CHESHIRE — The COVID-19 pandemic has slowed many municipalities and towns and none have yet to resume business as usual.
Although Connecticut is currently faring better most states, some municipalities are cautious about reopening, unsure to what the fall might bring.
Town Manager Sean Kimball spoke to The Herald recently about how the town has handled the pandemic.
“It’s been an incredibly challenging time, but we are all really fortunate to be in the position we are in when you see what is happening in some other places,” he said. “We’ve now shifted as a state to focusing on how we keep and maintain low infection rates while we try and reopen again.”
As of Thursday, Cheshire had 220 confirmed case of the coronavirus and 24 deaths, according to state figures.
The town has started to take steps towards normalcy, with plans regarding parks and playgrounds released last week, as well as a majority or restaurants and businesses slowly adjusting to new rules.
“Generally speaking, Cheshire has been doing really well throughout this pandemic,” Kimball said. “But we don’t want to put ourselves in great risk now that we’ve been able to get to this point.”
All town services, including the Cheshire Yellow House, Senior Center, and Artsplace are open at some capacity, with some businesses adding online courses and virtual gatherings to continue providing services to the community, according to Kimball.
“The library just recently opened up again for book drop offs, and I know places like the Senior Center and Artsplace have moved a lot of their programming online,” he added. “Now the town has shifted to focusing on schools…”
Kimball said he doesn’t anticipate a PPE shortage this fall as long as the infection rate remains low.
“Currently, PPE is not in a high demand right now and we were able to replenish the stockpiles that were depleted in the spring,” Kimball said. “Chesprocott has been wonderful with their help and (Chesprocott Health District Director) Maura [Epsosito] and her team have really been amazing through all of this.”
At the last Town Council meeting, Chairman Rob Oris, along with a few other Republican members, expressed a desire to hold the next council meeting in person, as long as appropriate social distancing measures can be followed.

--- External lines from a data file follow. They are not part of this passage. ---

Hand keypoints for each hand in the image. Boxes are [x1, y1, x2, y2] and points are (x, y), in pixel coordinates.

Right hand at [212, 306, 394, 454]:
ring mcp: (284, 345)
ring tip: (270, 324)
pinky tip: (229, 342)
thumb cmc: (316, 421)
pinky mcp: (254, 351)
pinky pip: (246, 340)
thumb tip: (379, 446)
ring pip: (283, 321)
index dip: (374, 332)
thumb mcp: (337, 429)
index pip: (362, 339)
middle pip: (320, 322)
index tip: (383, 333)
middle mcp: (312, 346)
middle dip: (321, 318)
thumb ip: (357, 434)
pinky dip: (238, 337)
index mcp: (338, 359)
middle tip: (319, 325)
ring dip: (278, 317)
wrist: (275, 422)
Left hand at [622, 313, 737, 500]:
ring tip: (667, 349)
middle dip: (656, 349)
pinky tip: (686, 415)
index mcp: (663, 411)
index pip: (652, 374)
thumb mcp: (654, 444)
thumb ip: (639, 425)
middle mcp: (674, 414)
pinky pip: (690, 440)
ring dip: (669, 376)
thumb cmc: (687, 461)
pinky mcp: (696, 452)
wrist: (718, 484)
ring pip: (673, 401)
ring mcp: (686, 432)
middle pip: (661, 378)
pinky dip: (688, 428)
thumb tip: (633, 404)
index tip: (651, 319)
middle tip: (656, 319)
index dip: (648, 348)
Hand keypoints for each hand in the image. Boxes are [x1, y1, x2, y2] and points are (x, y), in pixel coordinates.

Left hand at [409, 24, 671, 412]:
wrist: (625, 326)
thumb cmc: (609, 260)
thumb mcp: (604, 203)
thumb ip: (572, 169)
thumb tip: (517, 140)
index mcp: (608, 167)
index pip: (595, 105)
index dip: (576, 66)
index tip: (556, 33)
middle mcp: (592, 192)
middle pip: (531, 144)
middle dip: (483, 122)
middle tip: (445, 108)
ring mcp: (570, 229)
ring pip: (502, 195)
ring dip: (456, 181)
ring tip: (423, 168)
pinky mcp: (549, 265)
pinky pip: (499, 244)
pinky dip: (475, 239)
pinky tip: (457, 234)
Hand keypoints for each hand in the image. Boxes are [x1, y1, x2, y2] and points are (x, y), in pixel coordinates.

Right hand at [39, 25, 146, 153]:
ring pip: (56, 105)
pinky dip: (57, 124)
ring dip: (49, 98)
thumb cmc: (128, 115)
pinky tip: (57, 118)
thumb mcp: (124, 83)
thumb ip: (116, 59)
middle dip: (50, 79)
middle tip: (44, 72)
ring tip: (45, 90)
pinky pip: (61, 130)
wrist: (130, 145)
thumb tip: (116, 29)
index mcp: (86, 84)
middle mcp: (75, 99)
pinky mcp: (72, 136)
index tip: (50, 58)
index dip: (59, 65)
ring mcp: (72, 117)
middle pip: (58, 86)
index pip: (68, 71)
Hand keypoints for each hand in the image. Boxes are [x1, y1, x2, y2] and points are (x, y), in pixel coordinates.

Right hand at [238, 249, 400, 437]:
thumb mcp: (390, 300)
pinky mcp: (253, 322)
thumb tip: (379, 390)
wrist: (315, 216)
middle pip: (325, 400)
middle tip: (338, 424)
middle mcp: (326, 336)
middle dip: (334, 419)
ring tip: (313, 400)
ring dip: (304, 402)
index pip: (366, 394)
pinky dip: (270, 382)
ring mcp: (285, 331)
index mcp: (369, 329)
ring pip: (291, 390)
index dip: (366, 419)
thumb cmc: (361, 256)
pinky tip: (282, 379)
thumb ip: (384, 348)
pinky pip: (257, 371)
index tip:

“As long as the amount of people at the meeting doesn’t exceed 25, we can ideally have the meeting in person,” said Kimball. “What might be tricky is trying to get the community engaged in the meetings and the public hearings, which has been difficult to get going through the virtual meetings as well.”
Other committees, such as the Library Board and Energy Commission, have been able to meet in person as long as all involved ensure that meeting doesn’t exceed 25 attendees, according to Kimball.